• WHAT TO WORK ON
Turn the lines below into a numbered list, starting with the line that contains "AVG(salary), salary" and going on through the last line. Skip blank lines and leave the pictures out.

################

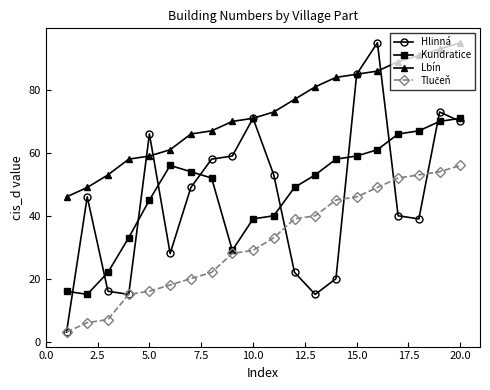

What is the value of the Kundratice point at the 1st from the left?

16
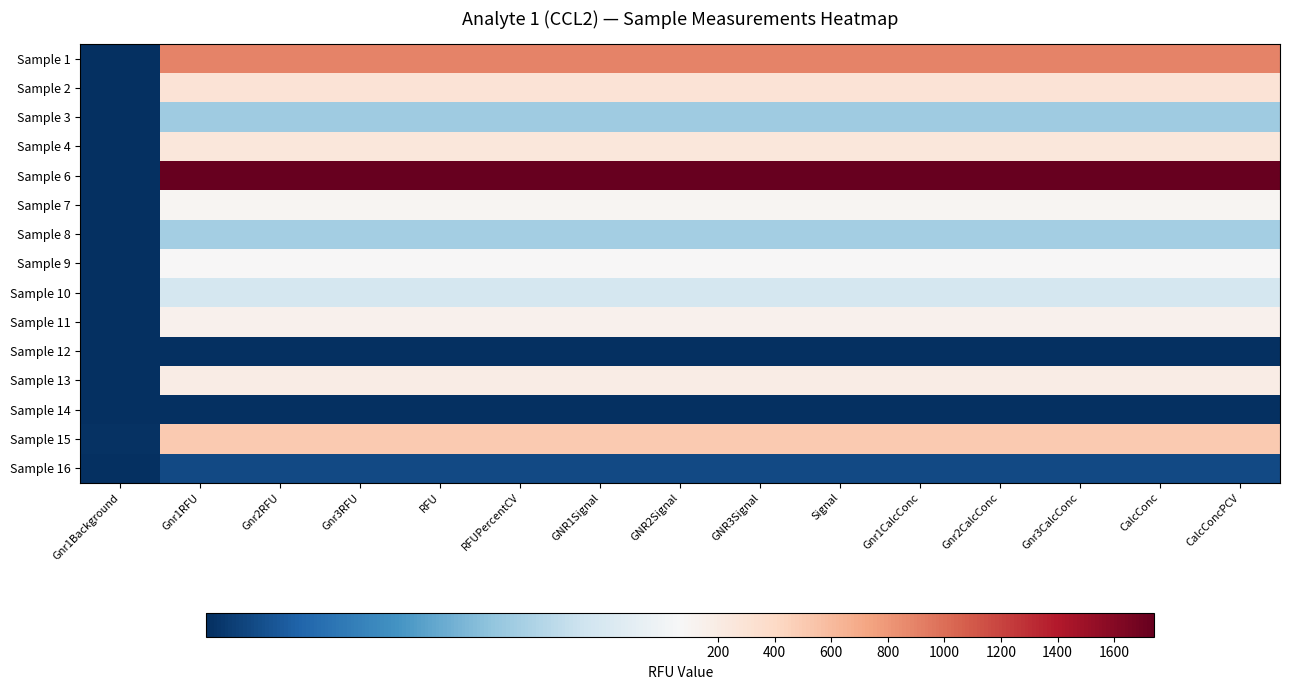

Reading right to left, list all the values displayed in this chart.

Sample 1: CalcConcPCV=895.2	CalcConc=895.2	Gnr3CalcConc=895.2	Gnr2CalcConc=895.2	Gnr1CalcConc=895.2	Signal=895.2	GNR3Signal=895.2	GNR2Signal=895.2	GNR1Signal=895.2	RFUPercentCV=895.2	RFU=895.2	Gnr3RFU=895.2	Gnr2RFU=895.2	Gnr1RFU=895.2	Gnr1Background=0.5
Sample 2: CalcConcPCV=293.6	CalcConc=293.6	Gnr3CalcConc=293.6	Gnr2CalcConc=293.6	Gnr1CalcConc=293.6	Signal=293.6	GNR3Signal=293.6	GNR2Signal=293.6	GNR1Signal=293.6	RFUPercentCV=293.6	RFU=293.6	Gnr3RFU=293.6	Gnr2RFU=293.6	Gnr1RFU=293.6	Gnr1Background=0.4
Sample 3: CalcConcPCV=43.0	CalcConc=43.0	Gnr3CalcConc=43.0	Gnr2CalcConc=43.0	Gnr1CalcConc=43.0	Signal=43.0	GNR3Signal=43.0	GNR2Signal=43.0	GNR1Signal=43.0	RFUPercentCV=43.0	RFU=43.0	Gnr3RFU=43.0	Gnr2RFU=43.0	Gnr1RFU=43.0	Gnr1Background=0.5
Sample 4: CalcConcPCV=262.4	CalcConc=262.4	Gnr3CalcConc=262.4	Gnr2CalcConc=262.4	Gnr1CalcConc=262.4	Signal=262.4	GNR3Signal=262.4	GNR2Signal=262.4	GNR1Signal=262.4	RFUPercentCV=262.4	RFU=262.4	Gnr3RFU=262.4	Gnr2RFU=262.4	Gnr1RFU=262.4	Gnr1Background=0.5
Sample 6: CalcConcPCV=1741.5	CalcConc=1741.5	Gnr3CalcConc=1741.5	Gnr2CalcConc=1741.5	Gnr1CalcConc=1741.5	Signal=1741.5	GNR3Signal=1741.5	GNR2Signal=1741.5	GNR1Signal=1741.5	RFUPercentCV=1741.5	RFU=1741.5	Gnr3RFU=1741.5	Gnr2RFU=1741.5	Gnr1RFU=1741.5	Gnr1Background=0.8
Sample 7: CalcConcPCV=105.0	CalcConc=105.0	Gnr3CalcConc=105.0	Gnr2CalcConc=105.0	Gnr1CalcConc=105.0	Signal=105.0	GNR3Signal=105.0	GNR2Signal=105.0	GNR1Signal=105.0	RFUPercentCV=105.0	RFU=105.0	Gnr3RFU=105.0	Gnr2RFU=105.0	Gnr1RFU=105.0	Gnr1Background=0.8
Sample 8: CalcConcPCV=44.0	CalcConc=44.0	Gnr3CalcConc=44.0	Gnr2CalcConc=44.0	Gnr1CalcConc=44.0	Signal=44.0	GNR3Signal=44.0	GNR2Signal=44.0	GNR1Signal=44.0	RFUPercentCV=44.0	RFU=44.0	Gnr3RFU=44.0	Gnr2RFU=44.0	Gnr1RFU=44.0	Gnr1Background=0.8
Sample 9: CalcConcPCV=66.2	CalcConc=66.2	Gnr3CalcConc=66.2	Gnr2CalcConc=66.2	Gnr1CalcConc=66.2	Signal=66.2	GNR3Signal=66.2	GNR2Signal=66.2	GNR1Signal=66.2	RFUPercentCV=66.2	RFU=66.2	Gnr3RFU=66.2	Gnr2RFU=66.2	Gnr1RFU=66.2	Gnr1Background=0.8
Sample 10: CalcConcPCV=54.5	CalcConc=54.5	Gnr3CalcConc=54.5	Gnr2CalcConc=54.5	Gnr1CalcConc=54.5	Signal=54.5	GNR3Signal=54.5	GNR2Signal=54.5	GNR1Signal=54.5	RFUPercentCV=54.5	RFU=54.5	Gnr3RFU=54.5	Gnr2RFU=54.5	Gnr1RFU=54.5	Gnr1Background=0.8
Sample 11: CalcConcPCV=136.9	CalcConc=136.9	Gnr3CalcConc=136.9	Gnr2CalcConc=136.9	Gnr1CalcConc=136.9	Signal=136.9	GNR3Signal=136.9	GNR2Signal=136.9	GNR1Signal=136.9	RFUPercentCV=136.9	RFU=136.9	Gnr3RFU=136.9	Gnr2RFU=136.9	Gnr1RFU=136.9	Gnr1Background=0.8
Sample 12: CalcConcPCV=0.4	CalcConc=0.4	Gnr3CalcConc=0.4	Gnr2CalcConc=0.4	Gnr1CalcConc=0.4	Signal=0.4	GNR3Signal=0.4	GNR2Signal=0.4	GNR1Signal=0.4	RFUPercentCV=0.4	RFU=0.4	Gnr3RFU=0.4	Gnr2RFU=0.4	Gnr1RFU=0.4	Gnr1Background=0.8
Sample 13: CalcConcPCV=195.9	CalcConc=195.9	Gnr3CalcConc=195.9	Gnr2CalcConc=195.9	Gnr1CalcConc=195.9	Signal=195.9	GNR3Signal=195.9	GNR2Signal=195.9	GNR1Signal=195.9	RFUPercentCV=195.9	RFU=195.9	Gnr3RFU=195.9	Gnr2RFU=195.9	Gnr1RFU=195.9	Gnr1Background=0.9
Sample 14: CalcConcPCV=0.4	CalcConc=0.4	Gnr3CalcConc=0.4	Gnr2CalcConc=0.4	Gnr1CalcConc=0.4	Signal=0.4	GNR3Signal=0.4	GNR2Signal=0.4	GNR1Signal=0.4	RFUPercentCV=0.4	RFU=0.4	Gnr3RFU=0.4	Gnr2RFU=0.4	Gnr1RFU=0.4	Gnr1Background=0.8
Sample 15: CalcConcPCV=499.4	CalcConc=499.4	Gnr3CalcConc=499.4	Gnr2CalcConc=499.4	Gnr1CalcConc=499.4	Signal=499.4	GNR3Signal=499.4	GNR2Signal=499.4	GNR1Signal=499.4	RFUPercentCV=499.4	RFU=499.4	Gnr3RFU=499.4	Gnr2RFU=499.4	Gnr1RFU=499.4	Gnr1Background=1.0
Sample 16: CalcConcPCV=6.6	CalcConc=6.6	Gnr3CalcConc=6.6	Gnr2CalcConc=6.6	Gnr1CalcConc=6.6	Signal=6.6	GNR3Signal=6.6	GNR2Signal=6.6	GNR1Signal=6.6	RFUPercentCV=6.6	RFU=6.6	Gnr3RFU=6.6	Gnr2RFU=6.6	Gnr1RFU=6.6	Gnr1Background=0.8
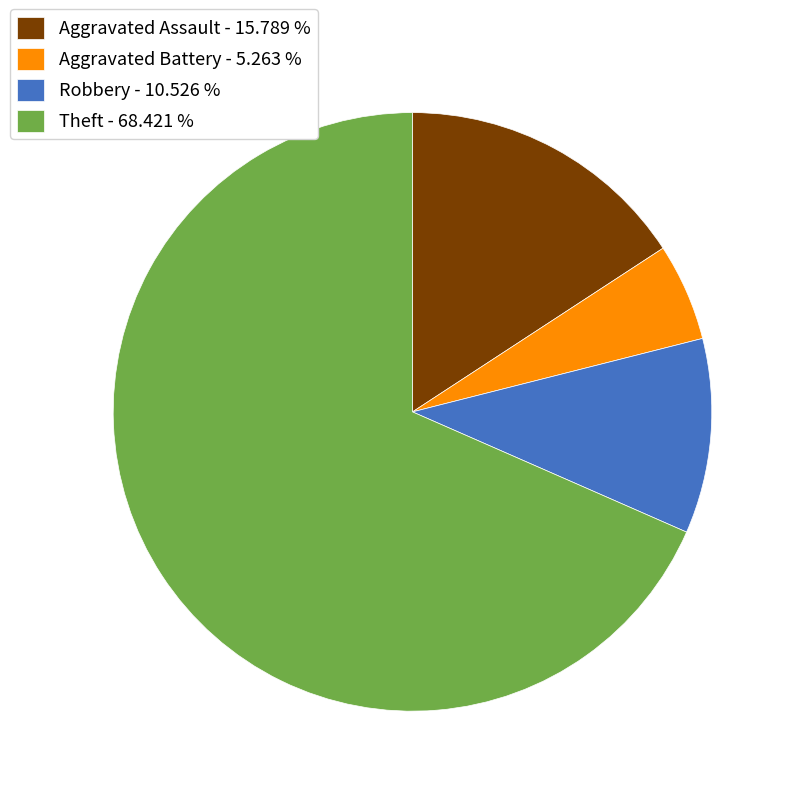

What is the smallest slice in the pie chart?

Aggravated Battery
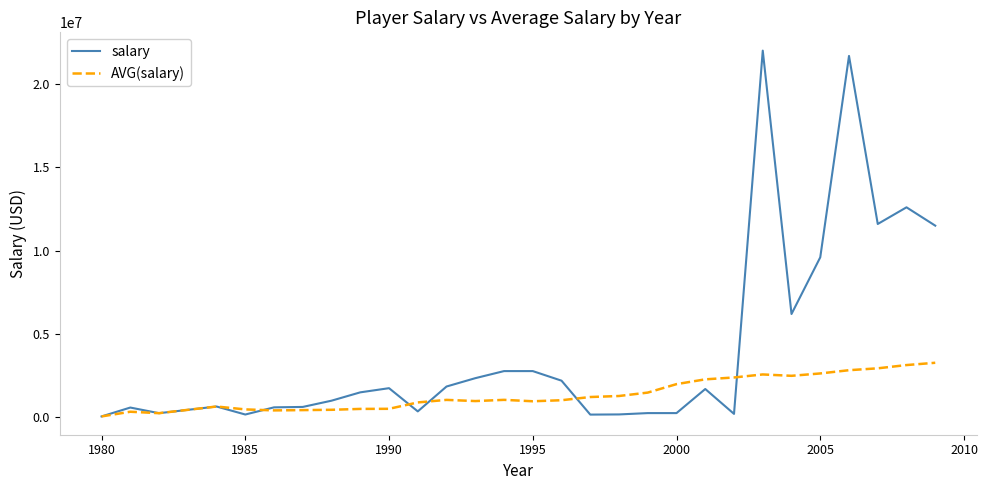

Rank the series by their average value, from lowest to highest.

AVG(salary), salary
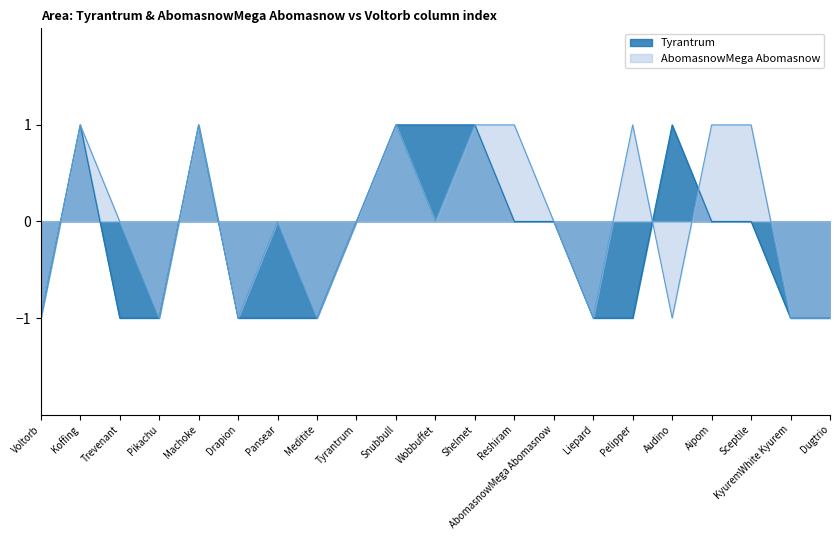

Is it true that Tyrantrum equals -1 at Sceptile?

False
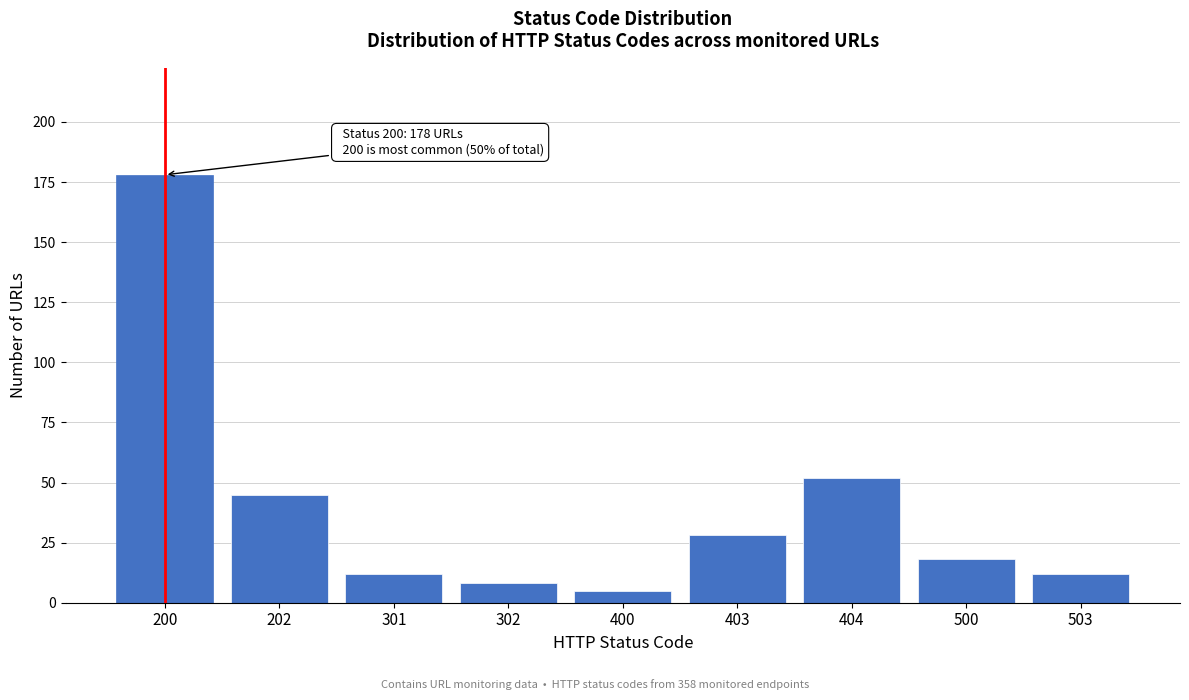

Reading left to right, what are all the values shown in this chart?

200=178	202=45	301=12	302=8	400=5	403=28	404=52	500=18	503=12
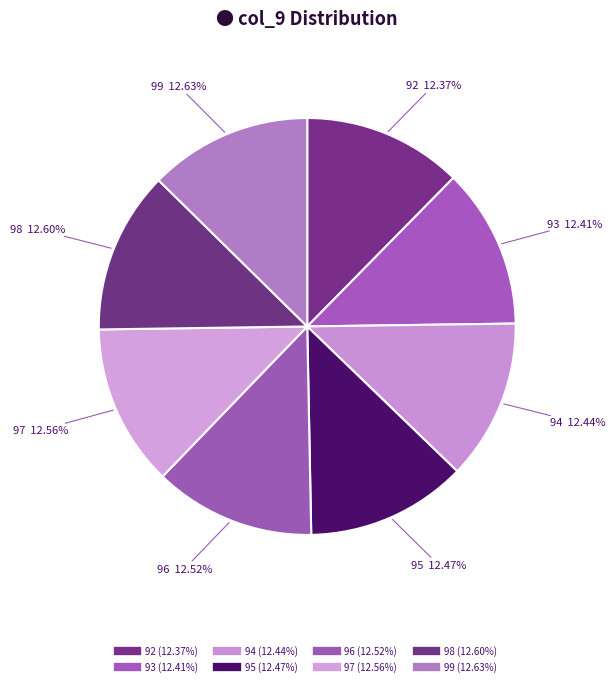

What percentage is the 99 slice, to the nearest percent?

13%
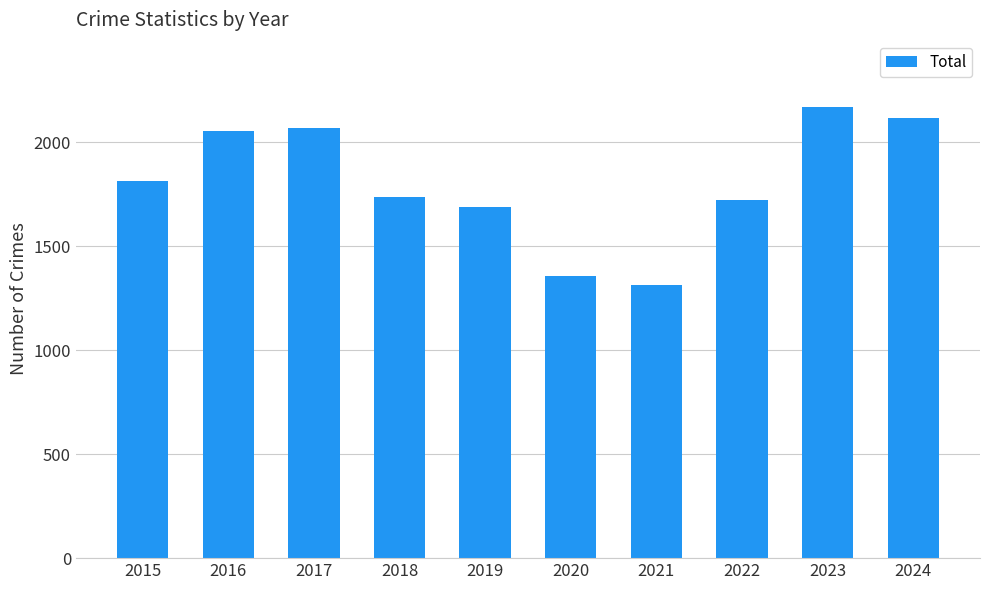

How many values are below 1812?

5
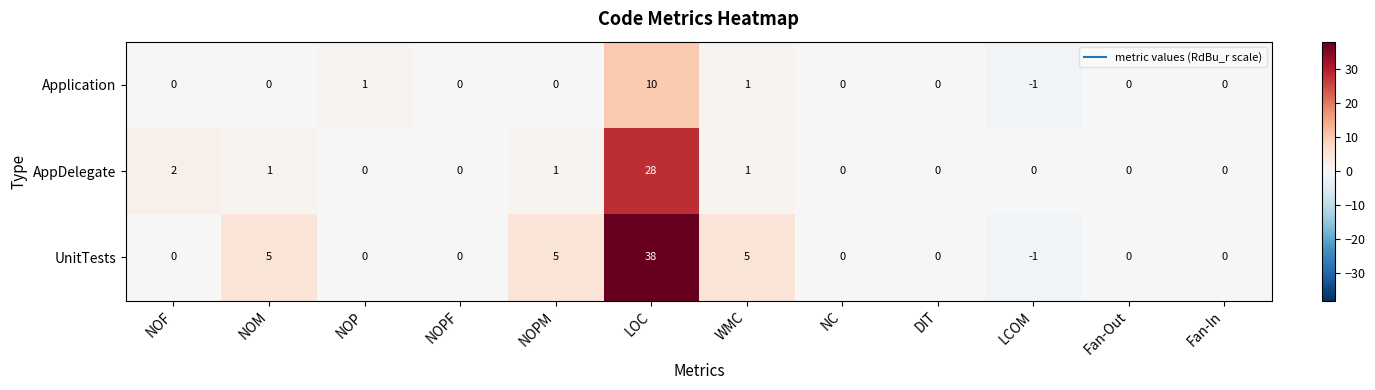

The UnitTests series shows 0 at Fan-Out. True or false?

True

################

• YOUR SOLUTION
1. AVG(salary), salary
2. Is it true that Tyrantrum equals -1 at Sceptile?
3. False
4. Reading left to right, what are all the values shown in this chart?
5. 200=178	202=45	301=12	302=8	400=5	403=28	404=52	500=18	503=12
6. What percentage is the 99 slice, to the nearest percent?
7. 13%
8. How many values are below 1812?
9. 5
10. The UnitTests series shows 0 at Fan-Out. True or false?
11. True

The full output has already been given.